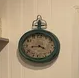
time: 3:43
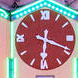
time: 6:18
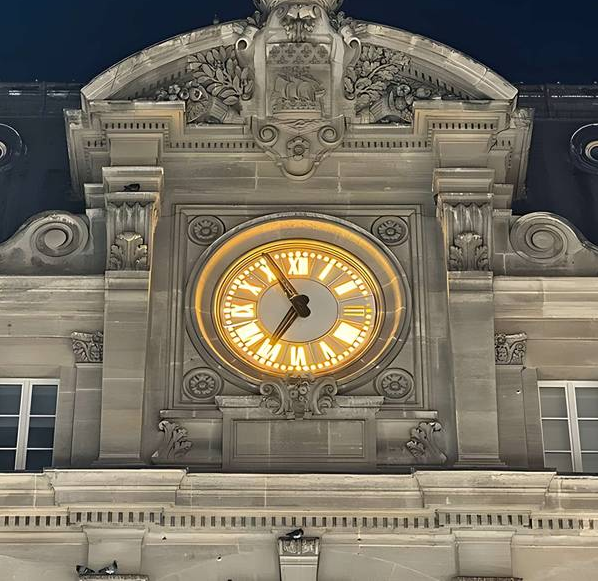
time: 6:55
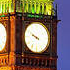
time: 9:50
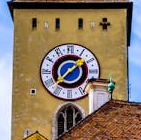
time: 1:37
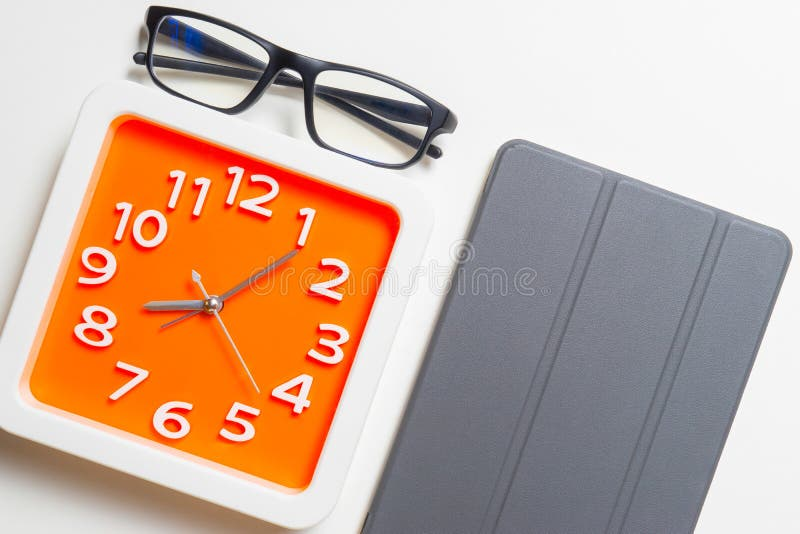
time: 8:06
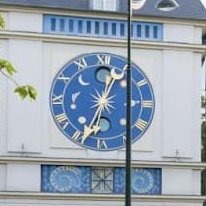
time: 12:33
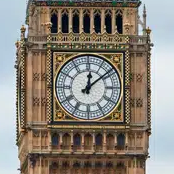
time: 12:08
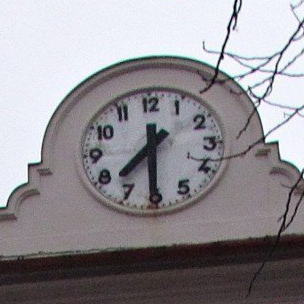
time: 7:30
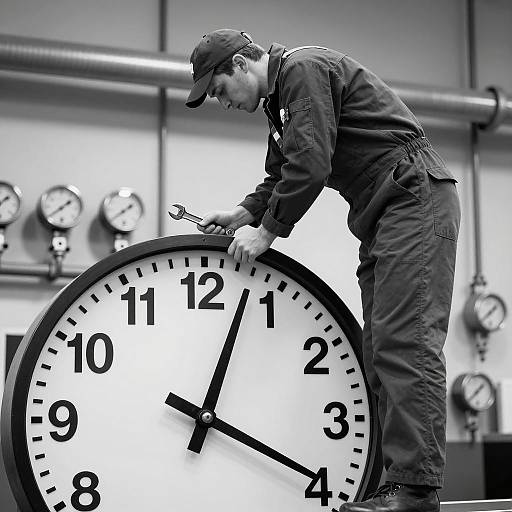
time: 4:03
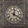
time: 12:19
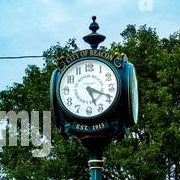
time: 5:18
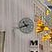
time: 10:42
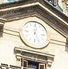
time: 12:26
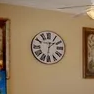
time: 1:31
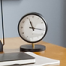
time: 11:16
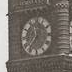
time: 12:36
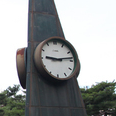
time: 9:13
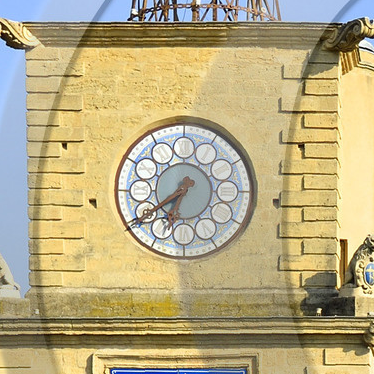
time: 6:39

● Exercise prompt
Convert the data above into a CSV with two columns, item and time. Give one row per entry, with its text and its time each in a separate quoted field and any line breaks changed to spaces, and leave the images out.

● Written response
item,time
"time:","3:43"
"time:","6:18"
"time:","6:55"
"time:","9:50"
"time:","1:37"
"time:","8:06"
"time:","12:33"
"time:","12:08"
"time:","7:30"
"time:","4:03"
"time:","12:19"
"time:","5:18"
"time:","10:42"
"time:","12:26"
"time:","1:31"
"time:","11:16"
"time:","12:36"
"time:","9:13"
"time:","6:39"